Abstract 189P
Background
Hormone replacement therapy (HRT) is a risk factor for breast cancer (BC). The characteristics and prognosis of HRT-related BC are not well known. We have evaluated the characteristics and prognosis of BC in a cohort of Korea patients who have experienced HRT.
Methods
We analyzed 17,355 postmenopausal BC patients using the Korea Breast Cancer Society database from 2000 to 2014. Clinicopathologic characteristics and overall survival (OS) rate were compared between HRT group and non-HRT group.
Results
Of the 17,355 patients, 3,585 underwent HRT before BC diagnosis. The HRT group had smaller tumor, lower histologic grade, more stage I (43.8% vs 39.0%, P < 0.001) and more breast conservation surgery (60.7% vs 54.1%, P < 0.001) than the non-HRT group. The rate of progesterone receptor-negative (55.6% vs 53.0, P=0.006) and Human epidermal growth factor receptor-2-negative (73.2% vs 70.6%, P=0.004) in the HRT group were higher than in the non-HRT group and no difference in immunohistochemistry (IHC) subtype between two groups (P =0.279) Also, compared to the non-HRT group, the HRT group had more normal body mass index (BMI) (36.8% vs 31.1%, P < 0.001) and fewer obese patients (34.5% vs 43.1%).
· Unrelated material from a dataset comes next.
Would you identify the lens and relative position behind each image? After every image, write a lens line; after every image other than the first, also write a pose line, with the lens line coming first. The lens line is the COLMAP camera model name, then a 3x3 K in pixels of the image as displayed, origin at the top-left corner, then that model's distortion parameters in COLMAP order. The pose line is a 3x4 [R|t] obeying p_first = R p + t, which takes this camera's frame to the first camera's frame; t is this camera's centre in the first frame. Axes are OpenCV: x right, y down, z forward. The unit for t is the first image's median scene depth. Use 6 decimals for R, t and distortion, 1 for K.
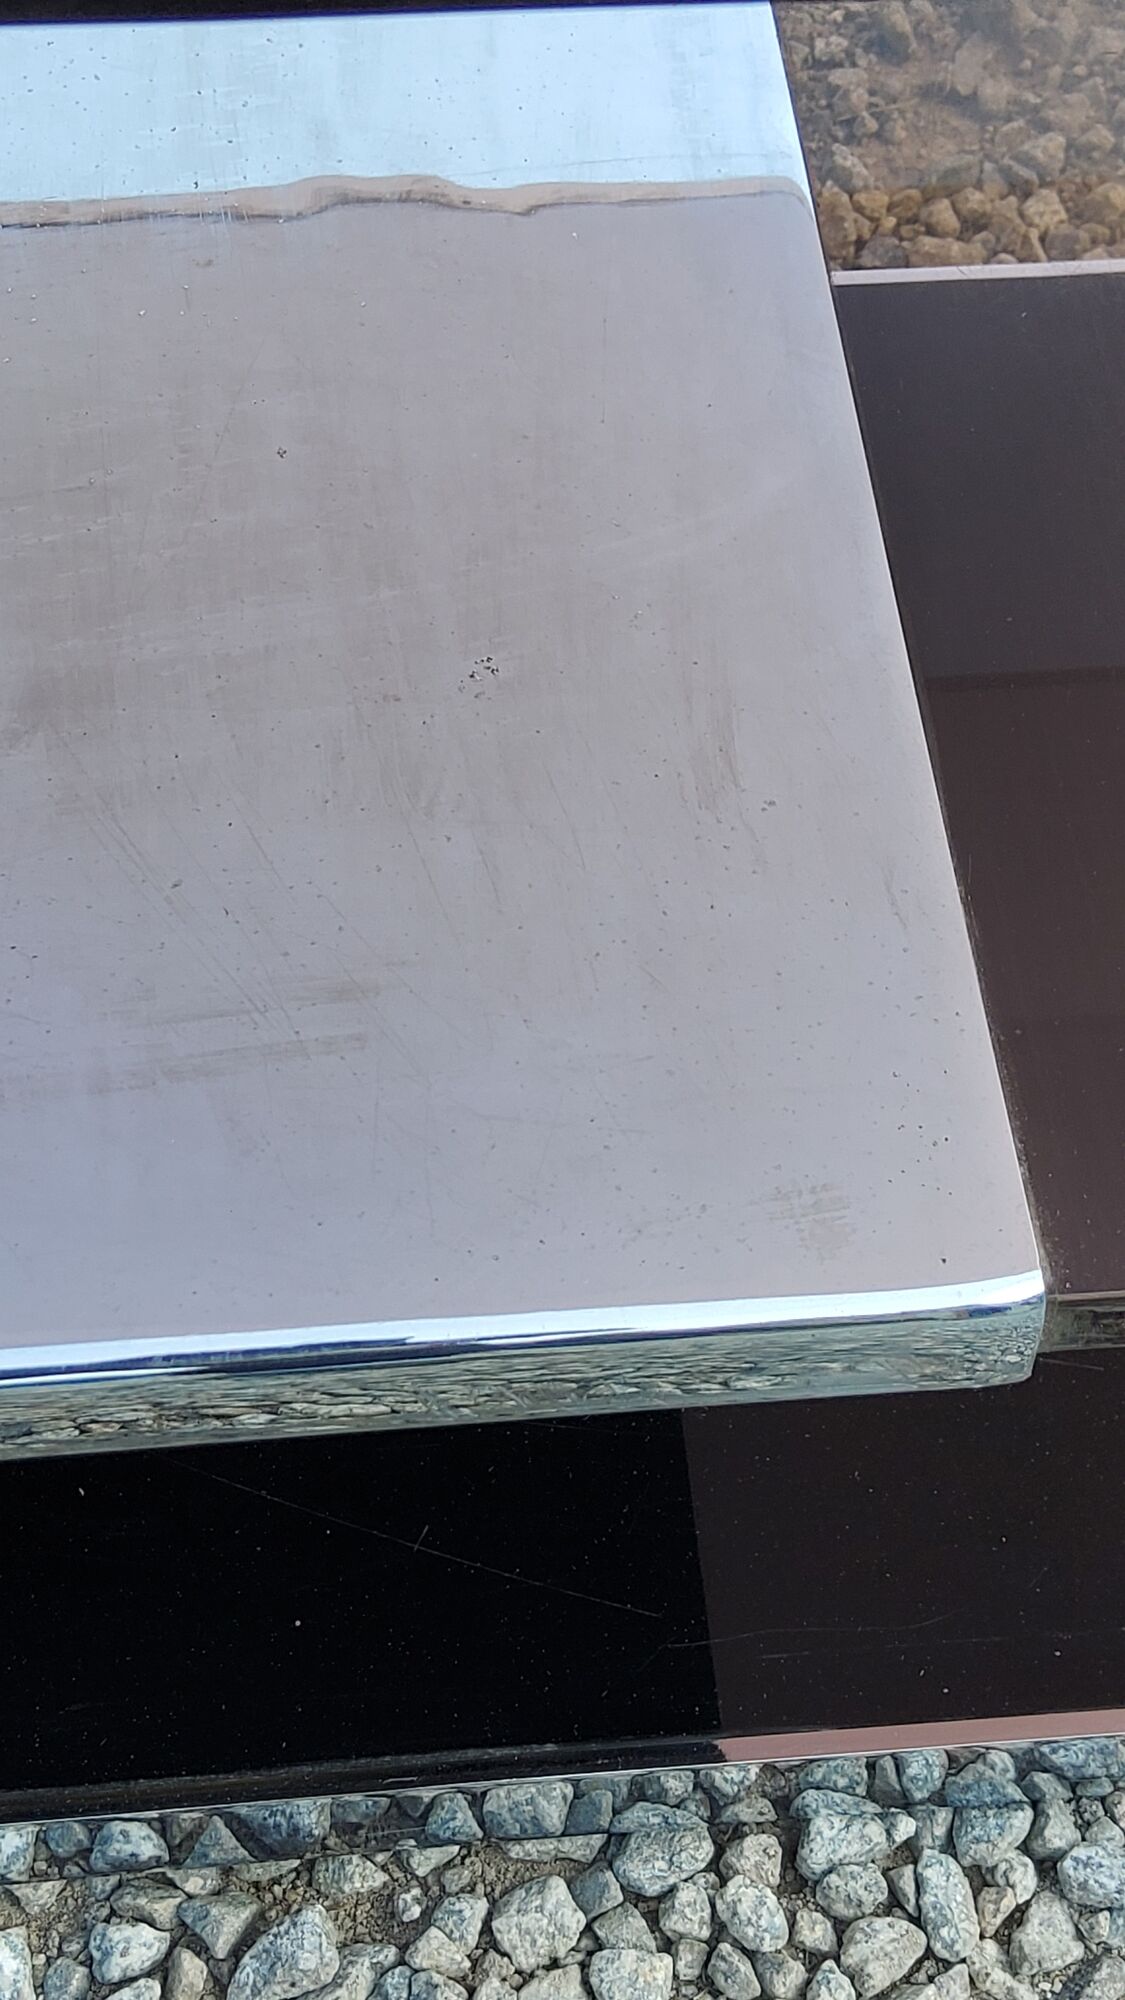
lens RADIAL K [[2951.6, 0, 579.3], [0, 2951.6, 978.4], [0, 0, 1]] dist [0.091141, 0.000000]
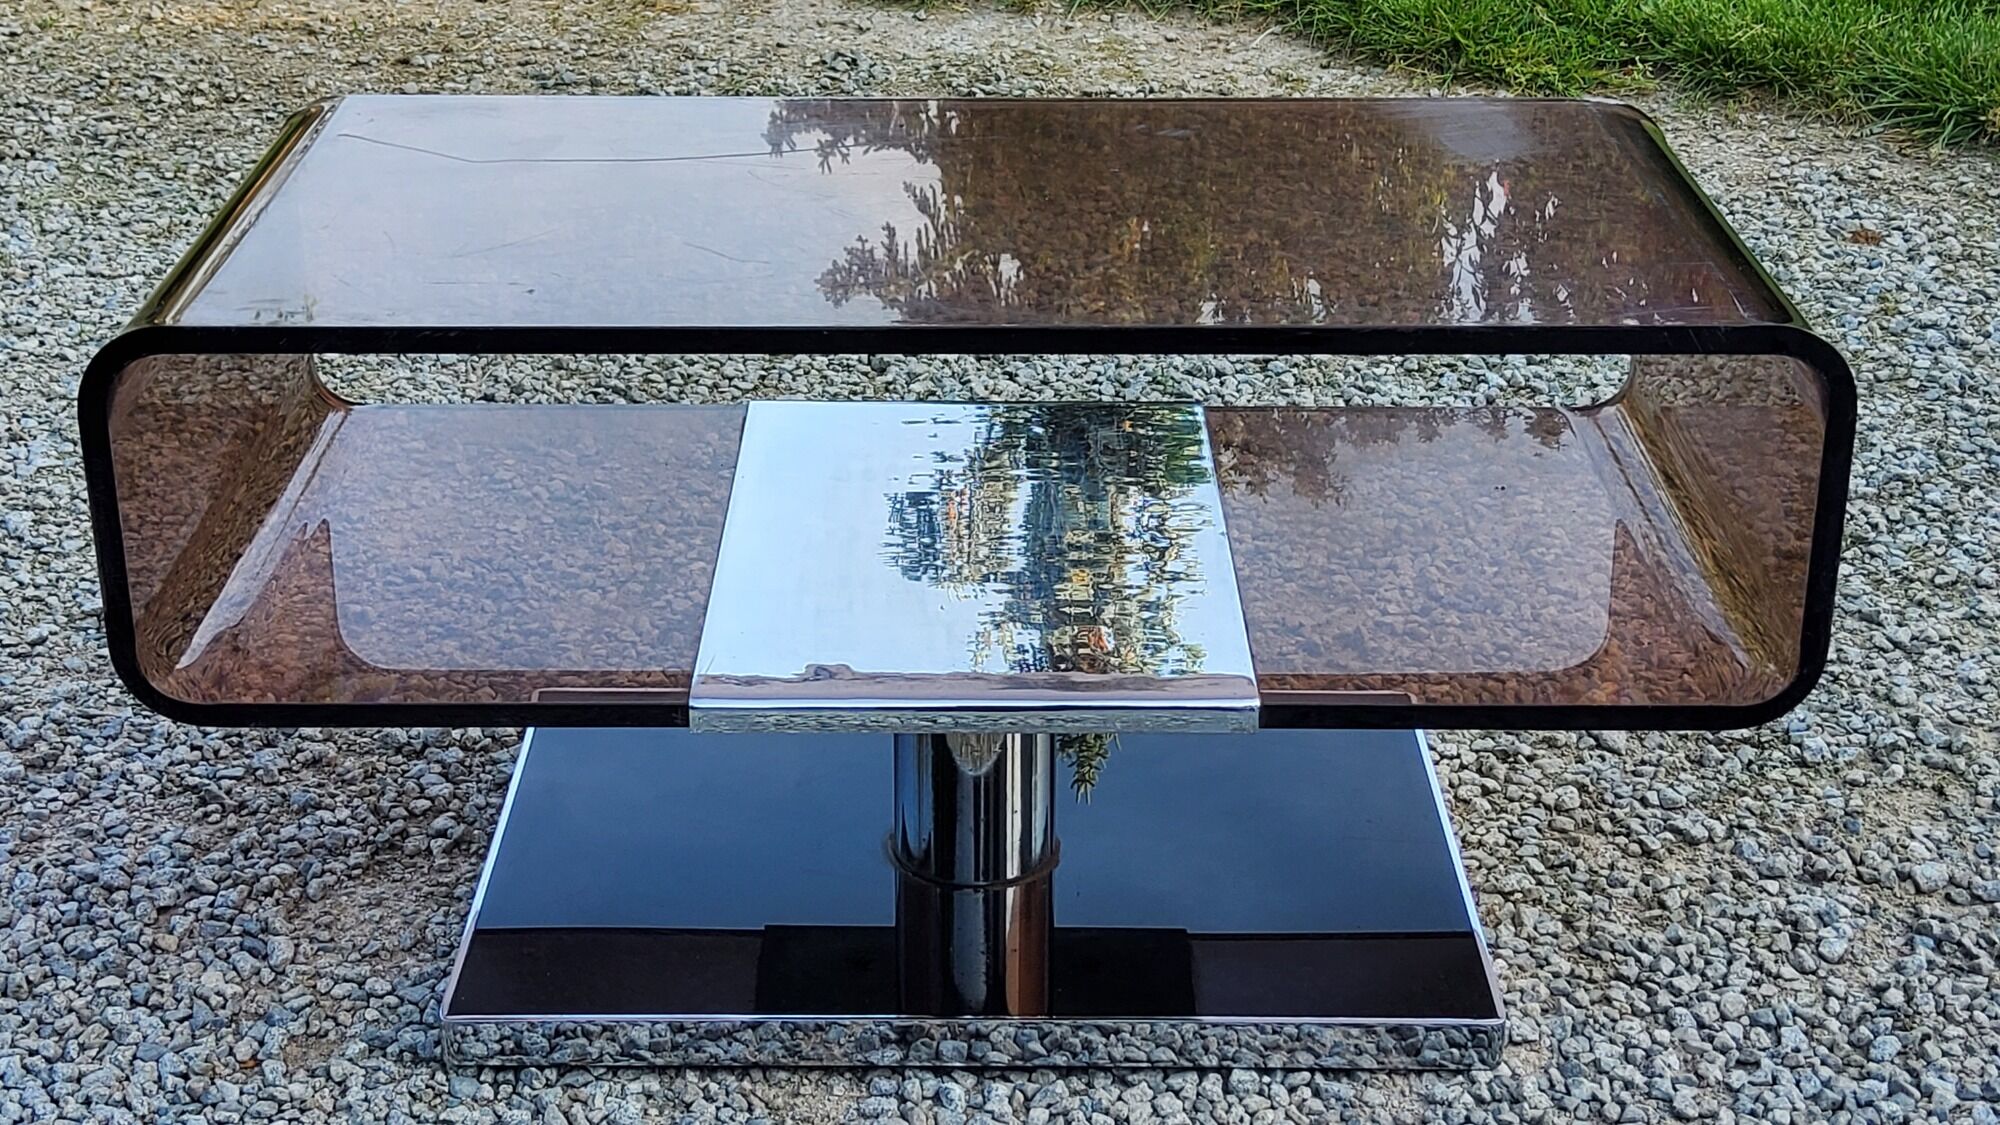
lens RADIAL K [[2951.6, 0, 979.9], [0, 2951.6, 562.5], [0, 0, 1]] dist [0.091141, 0.000000]
pose [[0.994784, 0.015560, -0.100806, 0.116554], [-0.065019, 0.858213, -0.509158, 1.351784], [0.078590, 0.513057, 0.854749, -1.745988]]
Screening (78.4% vs 59.7%, P < 0.001) and hysterectomy rate (18.0% vs. 10.3%, P < 0.001) of the HRT group was higher than non-HRT group, however there was no difference in family history (P =0.913). The prognosis of the HRT group was better than that of the non-HRT group (5-year OS rate : 93.9% vs 87.1%, 10-year OS rate : 91.7% vs 82.3%, P < 0.001) and hazard ratio of HRT group was 0.7 (95% CI 0.608-0.805, P < 0.001). In the case of screening, OS rate of HRT group was higher than that of non-HRT group (P=0.017). However, when no screening was performed, there was no difference in OS rates (P=0.054). The normal and over BMI of HRT group were better prognosis than non-HRT group (P < 0.001, P = 0.002). HRT group had a higher OS rate than the non-HRT group in luminal B and TNBC (P < 0.001, P =0.003) and had a better prognosis for all HRT duration (P < 0.001). There was no significant difference in OS rates for hysterectomy and family history (P =0.720, P =0.922).
Conclusions
The clinicopathologic characteristics of the HRT group in this study were associated with the prognosis of BC. Patients in the HRT group had favorable clinicopathologic characteristics and a better OS than the non-HRT group. BC patients who have experienced HRT may be associated with a better prognosis according to BMI subtype, IHC subtype, screening subtype and HRT duration.
Clinical trial identification
Editorial acknowledgement
Legal entity responsible for the study
The authors.
Funding
Has not received any funding.
Disclosure
All authors have declared no conflicts of interest.